Gorki presenta a Chejov como un hombre preocupado por la educación del pueblo, que siente vergüenza ante la situación deplorable en que se encuentran los maestros, auténticos indigentes, que malviven y carecen del respeto de la sociedad. Chejov es capaz de criticar fríamente a Rusia -“un país de gente codiciosa y perezosa a la vez” - y al mismo tiempo sentir compasión por el género humano. Gorki ve a Chejov como un fustigador de la vulgaridad y la mediocridad burguesas. También insiste en la importancia que el escritor ruso concedía al trabajo como fundamento de la civilización. “Sentía la poesía del trabajo”, escribe Gorki, y le molestaba la incapacidad de la gente para actuar, para mejorar el mundo.
Andreiev fue el único amigo de Gorki en el ambiente literario. Según Gorki era un hombre perezoso a la hora de escribir (“prefería hablar de literatura antes que escribirla”), que mostraba un cierto desdén hacia los libros y el conocimiento. Gorki cuenta cómo su visión del pensamiento y del ser humano era totalmente irreconciliable con la de Andreiev, notablemente más pesimista respecto a las creaciones del hombre. La soledad era la fuente de inspiración y de originalidad de Andreiev, que sufría dolorosos vaivenes de ánimo. Compartía con Gorki las críticas al modernismo y el interés por la política (en concreto su afinidad hacia los socialdemócratas bolcheviques).

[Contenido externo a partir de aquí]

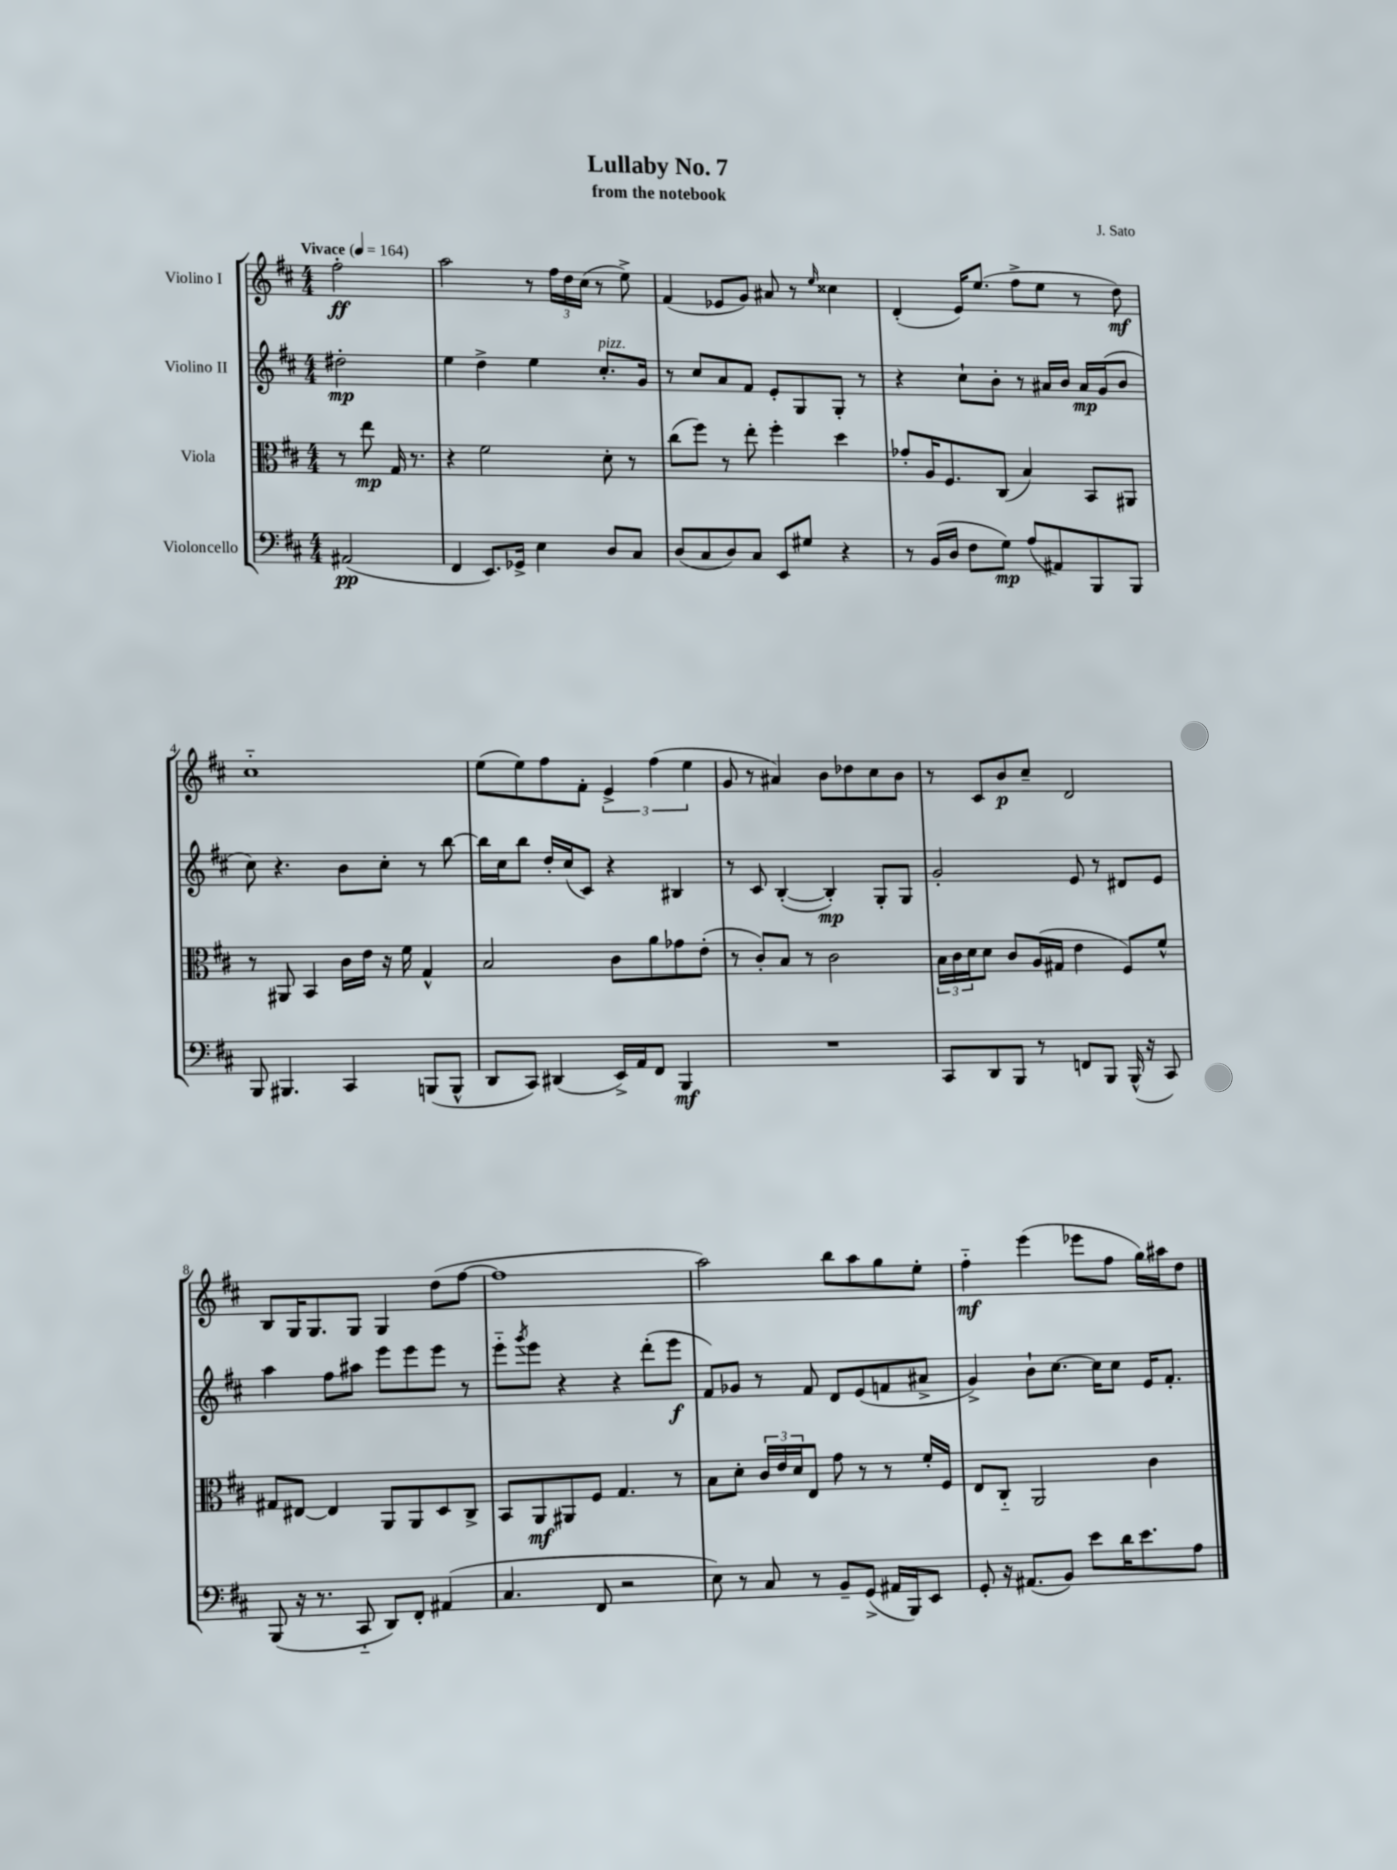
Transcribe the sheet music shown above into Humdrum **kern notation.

Estos Recuerdos de Tolstoi, Chejov y Andreiev están salpicados de digresiones del autor en las que expone sus ideas, su forma de pensar y ver el mundo. En los años anteriores a la revolución, Gorki era consciente de que se avecinaba una guerra europea y que un gran cambio político podía tener lugar en Rusia. Sin embargo, seguía atesorando un “fundado escepticismo sobre el destino del pueblo ruso”. En definitiva, Gorki respetaba por encima de todo la inteligencia y le apesadumbraba observar que los hombres eran cada vez más tontos. “Nos hemos acostumbrado a vivir”, escribe Gorki, “con la esperanza de que haga buen tiempo, de una buena cosecha, de un romance agradable, la esperanza de hacernos ricos o de obtener el puesto de comisario de policía, en cambio nunca he notado en la gente la esperanza de hacerse más inteligente”.